Total Game Over: 1, time used: 12.3212
Chronic: 32, Game Over: 1, Score: 4237.528, Time: 12.321, Mean Score: 4322.242, Mean Time: 11.035
Total Game Over: 0, time used: 16.6654
Chronic: 33, Game Over: 0, Score: 4197.998, Time: 16.665, Mean Score: 4318.588, Mean Time: 11.201
Total Game Over: 0, time used: 9.4285
Chronic: 34, Game Over: 0, Score: 4603.778, Time: 9.428, Mean Score: 4326.736, Mean Time: 11.150
Total Game Over: 0, time used: 10.9075
Chronic: 35, Game Over: 0, Score: 4333.379, Time: 10.908, Mean Score: 4326.921, Mean Time: 11.144
Total Game Over: 0, time used: 10.6602
Chronic: 36, Game Over: 0, Score: 4433.970, Time: 10.660, Mean Score: 4329.814, Mean Time: 11.130
Total Game Over: 0, time used: 15.3601
Chronic: 37, Game Over: 0, Score: 4173.780, Time: 15.360, Mean Score: 4325.708, Mean Time: 11.242
Total Game Over: 0, time used: 10.6805
Chronic: 38, Game Over: 0, Score: 4334.799, Time: 10.680, Mean Score: 4325.941, Mean Time: 11.227
Total Game Over: 0, time used: 11.2002
Chronic: 39, Game Over: 0, Score: 4284.059, Time: 11.200, Mean Score: 4324.894, Mean Time: 11.227
Total Game Over: 0, time used: 9.3372
Chronic: 40, Game Over: 0, Score: 4626.674, Time: 9.337, Mean Score: 4332.254, Mean Time: 11.181
Total Game Over: 0, time used: 8.8373
Chronic: 41, Game Over: 0, Score: 4795.752, Time: 8.837, Mean Score: 4343.290, Mean Time: 11.125
Total Game Over: 0, time used: 8.8619
Chronic: 42, Game Over: 0, Score: 4740.026, Time: 8.862, Mean Score: 4352.517, Mean Time: 11.072
Total Game Over: 0, time used: 9.8913
Chronic: 43, Game Over: 0, Score: 4494.033, Time: 9.891, Mean Score: 4355.733, Mean Time: 11.045
Total Game Over: 0, time used: 14.0898
Chronic: 44, Game Over: 0, Score: 4357.381, Time: 14.090, Mean Score: 4355.769, Mean Time: 11.113
Total Game Over: 0, time used: 17.8510
Chronic: 45, Game Over: 0, Score: 4192.200, Time: 17.851, Mean Score: 4352.214, Mean Time: 11.260
Total Game Over: 0, time used: 11.6437
Chronic: 46, Game Over: 0, Score: 4276.758, Time: 11.644, Mean Score: 4350.608, Mean Time: 11.268
Total Game Over: 0, time used: 16.0456
Chronic: 47, Game Over: 0, Score: 4236.782, Time: 16.046, Mean Score: 4348.237, Mean Time: 11.367
Total Game Over: 0, time used: 8.7390
Chronic: 48, Game Over: 0, Score: 4672.577, Time: 8.739, Mean Score: 4354.856, Mean Time: 11.314
Total Game Over: 0, time used: 10.6405
Chronic: 49, Game Over: 0, Score: 4451.560, Time: 10.641, Mean Score: 4356.790, Mean Time: 11.300
Finished 50 Chronics 288 Steps, Mean Score: 4356.790, Mean Time: 11.300, Game Over: [32]

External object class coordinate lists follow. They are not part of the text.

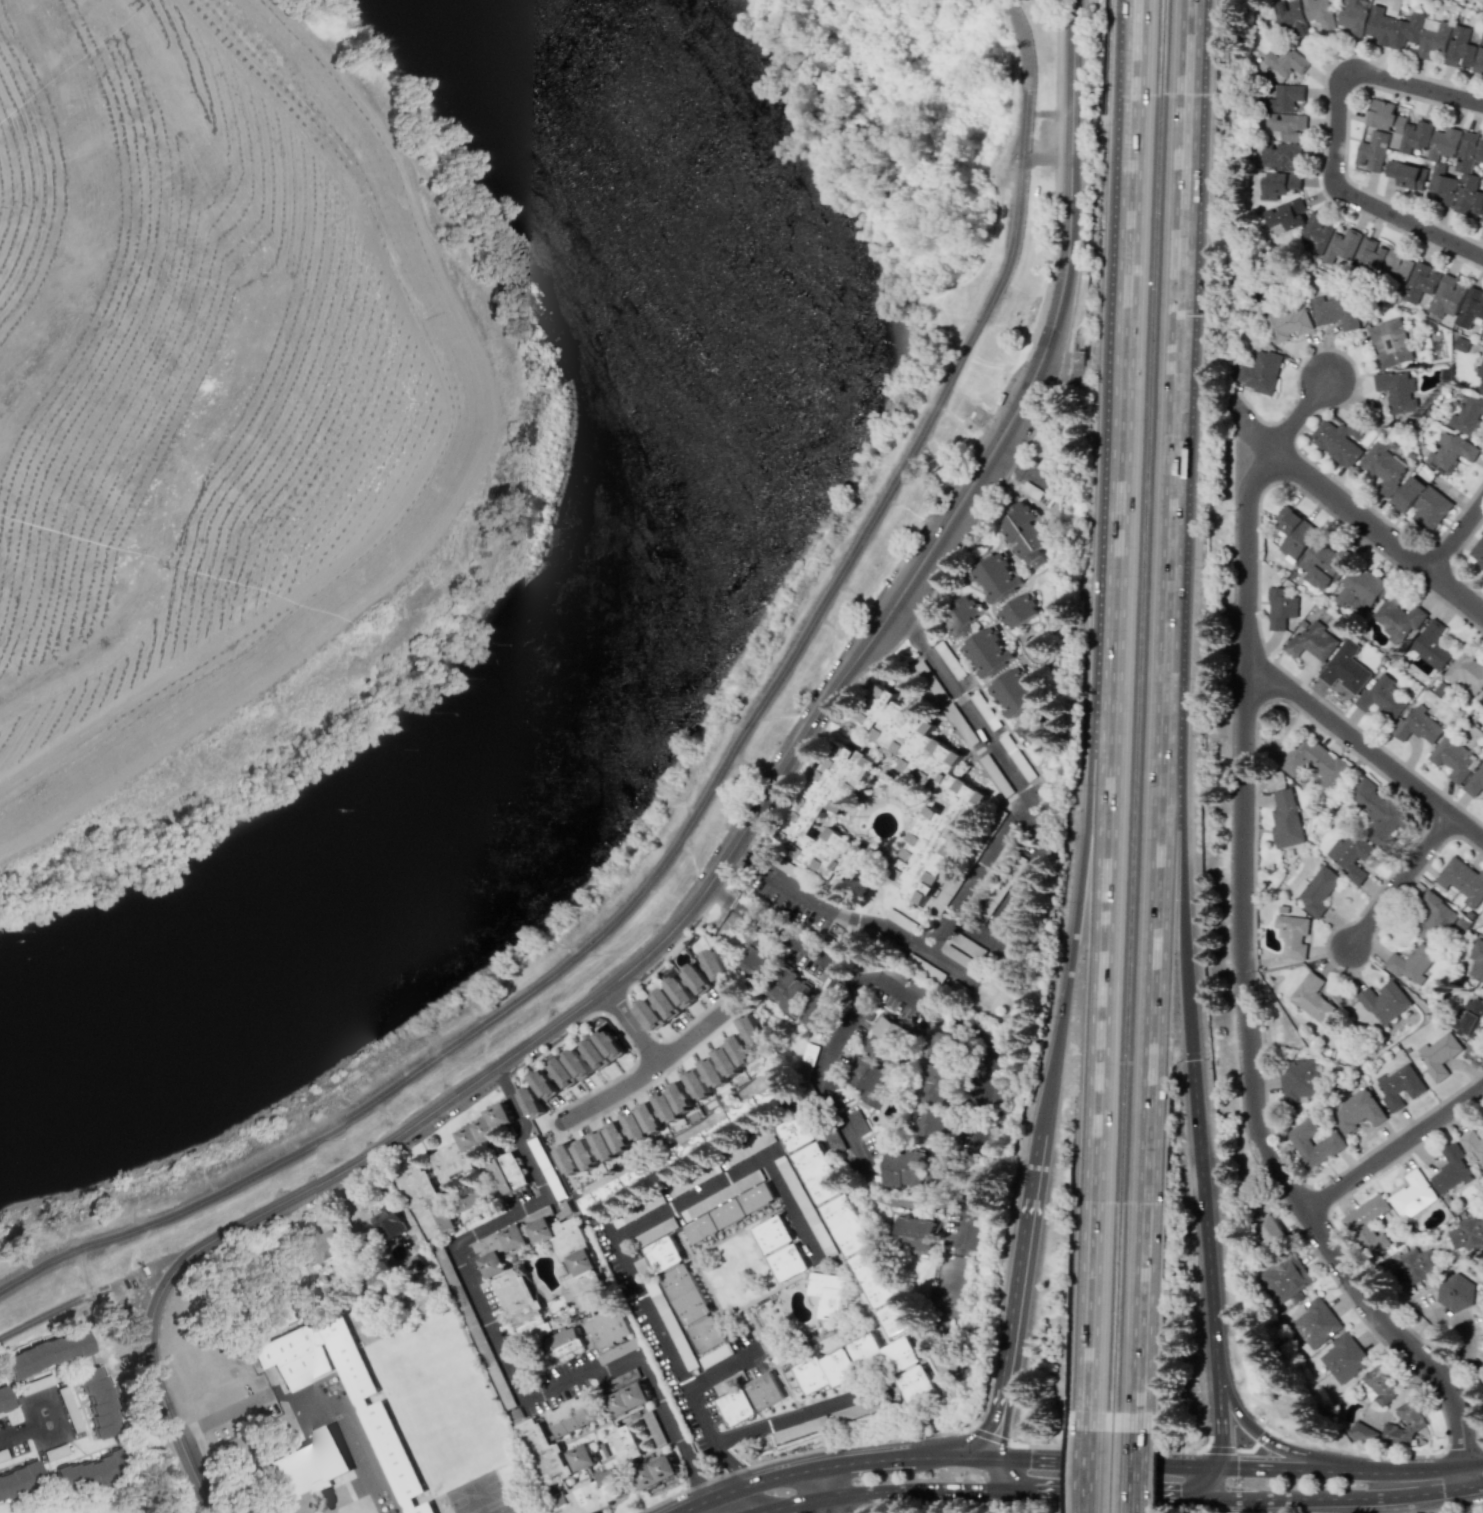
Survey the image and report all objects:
road: (1190, 13)
road: (1192, 13)
building: (1317, 14)
building: (1288, 17)
building: (1351, 18)
building: (1391, 28)
building: (1432, 37)
building: (1459, 48)
building: (1479, 59)
building: (1285, 61)
road: (1069, 79)
building: (1284, 113)
building: (1399, 126)
road: (1335, 135)
building: (1371, 151)
building: (1279, 156)
road: (1046, 159)
building: (1407, 175)
building: (1482, 177)
building: (1275, 184)
building: (1469, 195)
building: (1283, 214)
building: (1482, 219)
building: (1314, 235)
building: (1341, 245)
building: (1367, 257)
building: (1393, 270)
building: (1419, 282)
building: (1447, 294)
building: (1470, 307)
building: (1336, 311)
building: (1286, 321)
road: (1131, 332)
building: (1482, 332)
road: (1174, 342)
building: (1391, 342)
building: (996, 357)
building: (1260, 372)
building: (1480, 377)
building: (1395, 391)
building: (1467, 415)
road: (1302, 416)
building: (1338, 440)
building: (1450, 452)
building: (1384, 467)
road: (444, 493)
building: (1423, 503)
building: (1294, 533)
building: (1025, 534)
road: (1457, 539)
building: (1478, 554)
building: (1322, 565)
building: (996, 578)
building: (1360, 590)
building: (1280, 608)
building: (1019, 612)
building: (959, 616)
building: (1398, 618)
building: (1312, 642)
building: (1431, 646)
building: (986, 652)
building: (1345, 668)
building: (1467, 673)
road: (1243, 686)
building: (1013, 693)
building: (1382, 697)
road: (962, 699)
building: (1482, 701)
river: (622, 704)
building: (1418, 726)
building: (1028, 728)
road: (1364, 746)
building: (1453, 758)
building: (1314, 763)
building: (1475, 781)
building: (946, 783)
road: (710, 795)
building: (1379, 811)
building: (1286, 819)
building: (802, 820)
building: (1351, 856)
road: (720, 870)
road: (976, 875)
building: (1461, 881)
road: (1403, 882)
road: (1011, 887)
building: (1316, 890)
road: (1079, 892)
building: (1433, 917)
road: (851, 921)
building: (1292, 935)
building: (1476, 960)
building: (715, 963)
building: (757, 964)
building: (1412, 964)
building: (698, 979)
building: (787, 990)
building: (681, 991)
building: (1311, 997)
building: (1384, 1002)
building: (667, 1004)
building: (818, 1011)
road: (1185, 1011)
building: (651, 1014)
building: (1471, 1018)
road: (634, 1025)
building: (751, 1030)
road: (966, 1030)
road: (1146, 1037)
road: (1105, 1038)
building: (885, 1039)
building: (610, 1044)
building: (939, 1044)
building: (596, 1053)
building: (1438, 1054)
building: (737, 1060)
building: (578, 1063)
road: (647, 1067)
building: (563, 1072)
building: (715, 1077)
building: (1298, 1079)
building: (869, 1080)
building: (936, 1083)
building: (544, 1084)
building: (698, 1085)
building: (1399, 1085)
building: (681, 1098)
building: (532, 1102)
building: (757, 1103)
road: (835, 1106)
building: (667, 1108)
building: (1356, 1110)
building: (651, 1118)
building: (930, 1123)
building: (635, 1126)
building: (794, 1132)
building: (1331, 1141)
building: (471, 1142)
building: (603, 1145)
building: (695, 1145)
building: (1473, 1146)
road: (1396, 1151)
building: (586, 1154)
building: (568, 1159)
building: (904, 1169)
building: (1452, 1169)
building: (507, 1173)
building: (817, 1173)
building: (616, 1189)
building: (1413, 1195)
building: (425, 1200)
building: (475, 1204)
building: (727, 1213)
building: (388, 1222)
building: (845, 1224)
building: (1367, 1225)
building: (1269, 1228)
building: (772, 1234)
building: (914, 1234)
building: (1467, 1234)
building: (514, 1237)
building: (323, 1247)
road: (617, 1248)
building: (662, 1254)
building: (492, 1255)
building: (574, 1259)
building: (787, 1262)
building: (410, 1266)
building: (1414, 1266)
road: (150, 1268)
road: (84, 1272)
building: (873, 1277)
building: (1285, 1278)
road: (1017, 1288)
parking lot: (134, 1292)
building: (1455, 1292)
building: (825, 1293)
building: (685, 1294)
road: (77, 1300)
building: (521, 1305)
building: (896, 1317)
road: (1463, 1318)
building: (1316, 1322)
building: (608, 1328)
building: (706, 1333)
road: (1404, 1341)
building: (563, 1342)
road: (496, 1343)
building: (47, 1352)
building: (883, 1353)
building: (1344, 1357)
road: (723, 1370)
building: (825, 1371)
building: (915, 1383)
building: (1379, 1385)
building: (765, 1391)
building: (3, 1398)
building: (627, 1399)
building: (97, 1401)
building: (736, 1407)
road: (1218, 1410)
building: (574, 1414)
road: (788, 1416)
building: (1407, 1425)
building: (654, 1428)
road: (1266, 1433)
building: (1364, 1433)
road: (21, 1438)
building: (384, 1443)
building: (625, 1443)
road: (189, 1450)
building: (545, 1453)
road: (951, 1456)
road: (1105, 1456)
building: (582, 1457)
road: (863, 1462)
road: (1089, 1462)
road: (1282, 1462)
building: (307, 1464)
road: (1131, 1464)
road: (1407, 1466)
building: (86, 1472)
building: (656, 1472)
road: (1000, 1472)
road: (1219, 1474)
road: (1474, 1477)
building: (19, 1482)
road: (745, 1484)
road: (914, 1487)
road: (1448, 1488)
road: (818, 1490)
road: (1115, 1490)
road: (1324, 1493)
building: (590, 1494)
road: (1429, 1502)
road: (789, 1503)
road: (756, 1511)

Hope you guys could help us with this, thanks!

Hi; I will soon write my BSc thesis, where I was planning to reproduce and discuss the results of this paper. @tanzeyy, were you ever able to reproduce the reported results? If so, what more than that mentioned in the reply of @djmax008 should I be aware of, when trying to reproduce these?